Small-cap investing is one area of the market that active management can really pay off, and no one does it better than Royce Associates. The mutual fund firm has dedicated itself to all things small and runs a plethora of small-cap based mutual funds. One of their more compelling offerings is their Royce Value Trust (NYSE:RVT). The CEF is trading at 14% discount to NAV and has shattered the broad Russell index, since its inception in 1986. $10,000 invested in the Royce fund at inception, would be worth about $98,000, today; had you picked the index, you would have about $31,000 dollars less.
For those who want to think even smaller, micro-cap firms could add some extra juice to portfolio.
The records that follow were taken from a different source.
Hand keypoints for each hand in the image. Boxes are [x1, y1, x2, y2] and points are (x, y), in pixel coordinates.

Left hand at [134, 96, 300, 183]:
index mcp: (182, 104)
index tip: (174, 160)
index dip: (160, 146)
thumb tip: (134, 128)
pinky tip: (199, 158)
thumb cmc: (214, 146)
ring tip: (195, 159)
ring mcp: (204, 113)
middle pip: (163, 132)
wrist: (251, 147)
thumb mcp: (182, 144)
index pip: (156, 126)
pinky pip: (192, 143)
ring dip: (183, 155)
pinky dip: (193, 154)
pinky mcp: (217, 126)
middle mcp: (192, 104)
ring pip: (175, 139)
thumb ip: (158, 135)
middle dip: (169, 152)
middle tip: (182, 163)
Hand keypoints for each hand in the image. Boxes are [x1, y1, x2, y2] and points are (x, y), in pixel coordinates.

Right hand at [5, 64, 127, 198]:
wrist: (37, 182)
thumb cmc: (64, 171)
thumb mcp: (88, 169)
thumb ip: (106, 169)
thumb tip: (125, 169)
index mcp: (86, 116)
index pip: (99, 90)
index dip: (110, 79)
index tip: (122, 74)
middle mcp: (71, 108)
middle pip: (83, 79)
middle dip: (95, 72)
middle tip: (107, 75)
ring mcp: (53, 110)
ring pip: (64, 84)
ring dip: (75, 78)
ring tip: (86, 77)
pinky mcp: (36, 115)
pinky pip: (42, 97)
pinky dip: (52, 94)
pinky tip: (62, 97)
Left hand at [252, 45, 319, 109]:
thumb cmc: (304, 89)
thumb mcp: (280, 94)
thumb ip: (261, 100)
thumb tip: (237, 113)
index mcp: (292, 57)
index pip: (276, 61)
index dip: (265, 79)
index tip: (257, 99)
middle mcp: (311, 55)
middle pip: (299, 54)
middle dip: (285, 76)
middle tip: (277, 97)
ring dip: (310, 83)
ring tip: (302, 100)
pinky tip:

The iShares Russell Microcap Index (NYSE:IWC) tracks over 1400 different firms, including Peet's Coffee & Tea (Nasdaq:PEET) and Shuffle Master (Nasdaq:SHFL). The fund also pays a surprisingly high yield of 1.55% and offers plenty of diversification. Investors can also use the PowerShares Zacks Micro Cap (NYSE:PZI), which offers a more concentrated portfolio of stocks. (For a closer look at analyzing companies with smaller market caps, read How To Evaluate A Micro-Cap Company.)
The Bottom Line
With investors running from risk, the small-cap sector seems ripe for the picking. Valuations have come down from their highs and the sector could rebound higher, when the economy finally gets back on track. The previous funds along with the Rydex S&P Small Cap 600 Pure Growth (NYSE:RZG) make great ways to play the sector.